I found a link for removing rows with all NA
values, but I need to identify which of the 2099 rows have all NA values. Here the link for the discussion removing rows with all NA
values: Remove Rows with NAs in data.frame
Here's a sample of the first five observations from six variables:
> head(Store2df, n=5)
RowNo Age Gender HouseholdIncome MaritalStatus PresenceofChildren
1 1 <NA> Male <NA> <NA> <NA>
2 2 45-54 Female <NA> <NA> <NA>
3 3 <NA> <NA> <NA> <NA> <NA>
4 4 <NA> <NA> <NA> <NA> <NA>
5 5 45-54 Female 75k-100k Married Yes
#Making a vector
> Vector1 <- Store2df$RowNo
#Taking out RowNo column
> Store2df$RowNo <- NULL
EDIT: I put the results in a object, but found that the code made an extra column. Clicking in RStudio's environment, an extra column called row.names was created labeling each row with the original row name. A couple thousand rows were deleted and the new column labeled the new rows with the old row number. However when looking at the head of the new object, I did not see the row label. Why does the row.names label show in the environment, but not when I view the head?
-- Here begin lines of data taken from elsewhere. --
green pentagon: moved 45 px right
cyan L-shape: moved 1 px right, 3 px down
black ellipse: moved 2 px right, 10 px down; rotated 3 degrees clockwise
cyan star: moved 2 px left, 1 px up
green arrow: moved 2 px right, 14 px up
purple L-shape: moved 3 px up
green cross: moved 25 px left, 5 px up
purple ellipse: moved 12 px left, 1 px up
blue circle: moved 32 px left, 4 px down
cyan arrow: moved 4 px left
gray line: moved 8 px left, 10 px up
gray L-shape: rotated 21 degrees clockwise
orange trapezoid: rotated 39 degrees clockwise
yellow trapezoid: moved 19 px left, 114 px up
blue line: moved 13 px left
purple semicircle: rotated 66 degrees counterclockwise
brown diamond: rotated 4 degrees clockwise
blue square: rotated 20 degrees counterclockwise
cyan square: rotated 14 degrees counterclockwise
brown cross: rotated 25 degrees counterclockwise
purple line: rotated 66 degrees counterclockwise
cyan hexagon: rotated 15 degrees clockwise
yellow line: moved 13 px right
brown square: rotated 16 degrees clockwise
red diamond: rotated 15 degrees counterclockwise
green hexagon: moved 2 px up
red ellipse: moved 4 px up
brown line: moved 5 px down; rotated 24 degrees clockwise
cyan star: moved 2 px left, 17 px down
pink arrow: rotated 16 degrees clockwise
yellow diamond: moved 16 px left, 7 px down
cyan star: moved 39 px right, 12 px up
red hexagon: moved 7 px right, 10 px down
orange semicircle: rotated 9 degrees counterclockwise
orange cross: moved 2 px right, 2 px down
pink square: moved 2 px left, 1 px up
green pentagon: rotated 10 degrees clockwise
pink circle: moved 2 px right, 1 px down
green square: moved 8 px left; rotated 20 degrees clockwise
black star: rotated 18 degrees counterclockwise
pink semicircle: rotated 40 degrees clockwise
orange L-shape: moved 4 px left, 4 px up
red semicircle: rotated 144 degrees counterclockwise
#Remove all rows with only NA values
> Store2df <- Store2[!!rowSums(!is.na(Store2)),]
#View head of store2df
> head(Store2df)
Age Gender HouseholdIncome MaritalStatus PresenceofChildren
1 <NA> Male <NA> <NA> <NA>
2 45-54 Female <NA> <NA> <NA>
5 45-54 Female 75k-100k Married Yes
6 25-34 Male 75k-100k Married No
7 35-44 Female 125k-150k Married Yes
8 55-64 Male 75k-100k Married No
EDIT 2: I put in the row number/userID column to keep track of the number of users. To perform the operation for removing all NA
s, I took out the first column. Now I need to keep track of the users I removed. I have a list of over 2000 rows that had all NA
values, I don't want to create an index manually putting in each row.
Question: How do I remove the emails that the missing data corresponded to?
> #First six rows of the column RowNo
> head(Store2df$RowNo)
[1] 1 2 3 4 5 6
I want 2099 rows deleted in the Store2df data.frame
with the RowNo
included. Here's the script identifying which rows are all empty in the Store2df data.frame
without RowNo
.
> which(rowSums(is.na(Store2df))==ncol(Store2df))
Showing the first 6 rows, row number 3 and 4 are deleted.
> head(Store2df$RowNo)
[1] 1 2 5 6 7 8
There are 4 steps I want to complete:
1) Take out RowNo
column in Store2df data.frame
and save as separate vector
2) Delete rows with all NA
values in Store2df data.frame
3) Delete same rows in Store2new1 vector
as Store2df data.frame
4) Combine vector
and data.frame
with vector
matching the data.frame